> [作業指示]:
- a) 本文抜粋によると、1940年にラテンアメリカにおけるナチスの影響力への懸念をルーズベルト大統領に表明したのは誰か。
- b) レコードの先頭から「You must assign」を含む行までを、空行を除き、1行を1つの文字列とするJSON配列に書き換えてください。画像は答えから除外してください。

当時の独立国の61か国のほとんどが参戦し、主に米国、ソ連、イギリス、フランス、オランダ、中華民国などの連合国側と、ドイツ、日本、イタリアなどの枢軸国側が1939年から1945年まで世界中で総力戦を戦った。

主な戦場となったのは欧州や北アフリカ、太平洋やアジア全域であったが、インド洋や中東も戦場となり、さらには大西洋、カリブ海でも連合国と枢軸国の戦闘が行われた。

むろんカリブ海真っ只中や南太西洋に面して位置するラテンアメリカ諸国も好むと好まざるとにかかわらず、それぞれの思惑を抱えながらも戦争に関わり、結果として大部分の地域で経済的、政治的、軍事的に多大な影響を受けた一大転換点となった。

米国の対ラテンアメリカ諸国政策

当初ラテンアメリカ諸国は中立を保とうとしていたが、参戦国、特にその地域を自国の裏庭とみなしていた連合国側の米国はそれを許さず、硬軟織り交ぜて自らの陣営に引き込む政策をとった。

それはまずメディアを使ったプロパガンダ戦略による干渉から始まる。

1940年、米国の名門ロックフェラー一族出身で、のちに副大統領となるネルソン・ロックフェラーはフランクリン・D・ルーズベルト大統領にラテンアメリカにおけるナチスの影響力に対する懸念を表明する。

開戦初頭は枢軸国優勢で、ラテンアメリカ諸国の独裁者や政治団体の中にはファシズムを支持する風潮が存在したためだ。

> [提供レコード]:

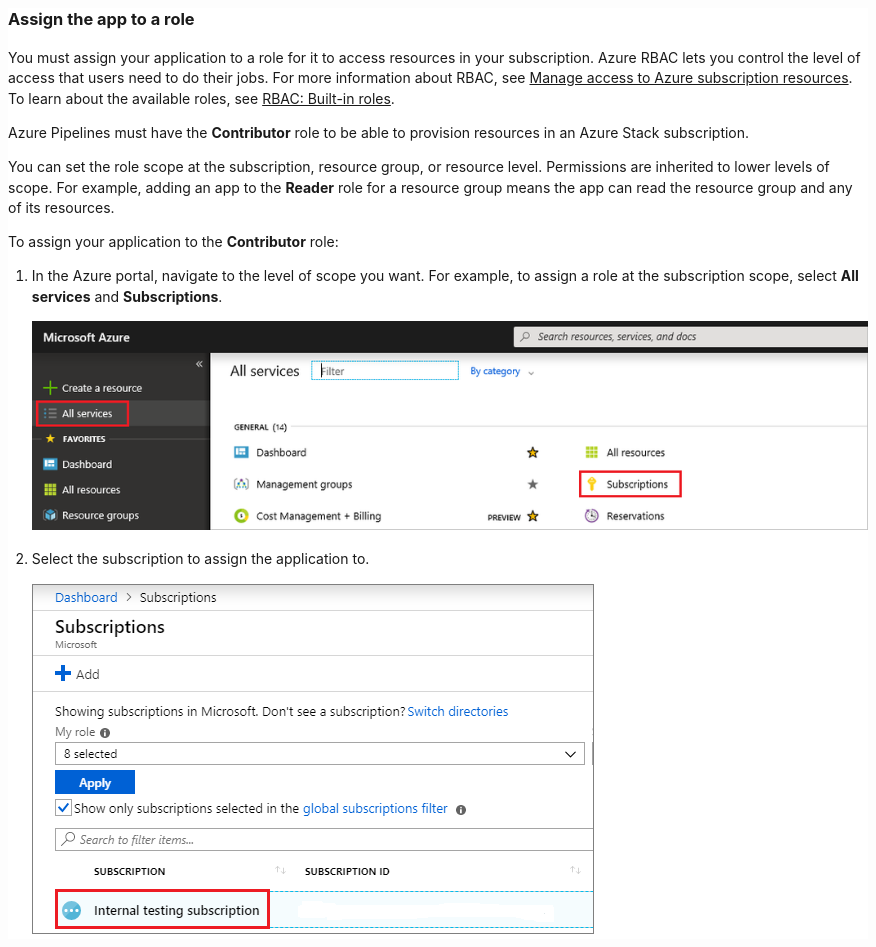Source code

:### Assign the app to a role

You must assign your application to a role for it to access resources in your subscription. Azure RBAC lets you control the level of access that users need to do their jobs. For more information about RBAC, see [Manage access to Azure subscription resources](/azure/role-based-access-control/role-assignments-portal?toc=%252fazure%252factive-directory%252ftoc.json). To learn about the available roles, see [RBAC: Built-in roles](/azure/role-based-access-control/built-in-roles).

Azure Pipelines must have the **Contributor** role to be able to provision resources in an Azure Stack subscription. 

You can set the role scope at the subscription, resource group, or resource level. Permissions are inherited to lower levels of scope. For example, adding an app to the **Reader** role for a resource group means the app can read the resource group and any of its resources.

To assign your application to the **Contributor** role:

1. In the Azure portal, navigate to the level of scope you want. For example, to assign a role at the subscription scope, select **All services** and **Subscriptions**.
   
   ![Assign a role at the subscription scope](./media/azure-stack-solution-pipeline/select-subscription.png)
   
1. Select the subscription to assign the application to.
   
   ![Select subscription for assignment](./media/azure-stack-solution-pipeline/select-one-subscription.png)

> [解答一覧]:
- a) ネルソン・ロックフェラー

- b)
[
  "Source code",
  ":### Assign the app to a role",
  "You must assign your application to a role for it to access resources in your subscription. Azure RBAC lets you control the level of access that users need to do their jobs. For more information about RBAC, see [Manage access to Azure subscription resources](/azure/role-based-access-control/role-assignments-portal?toc=%252fazure%252factive-directory%252ftoc.json). To learn about the available roles, see [RBAC: Built-in roles](/azure/role-based-access-control/built-in-roles)."
]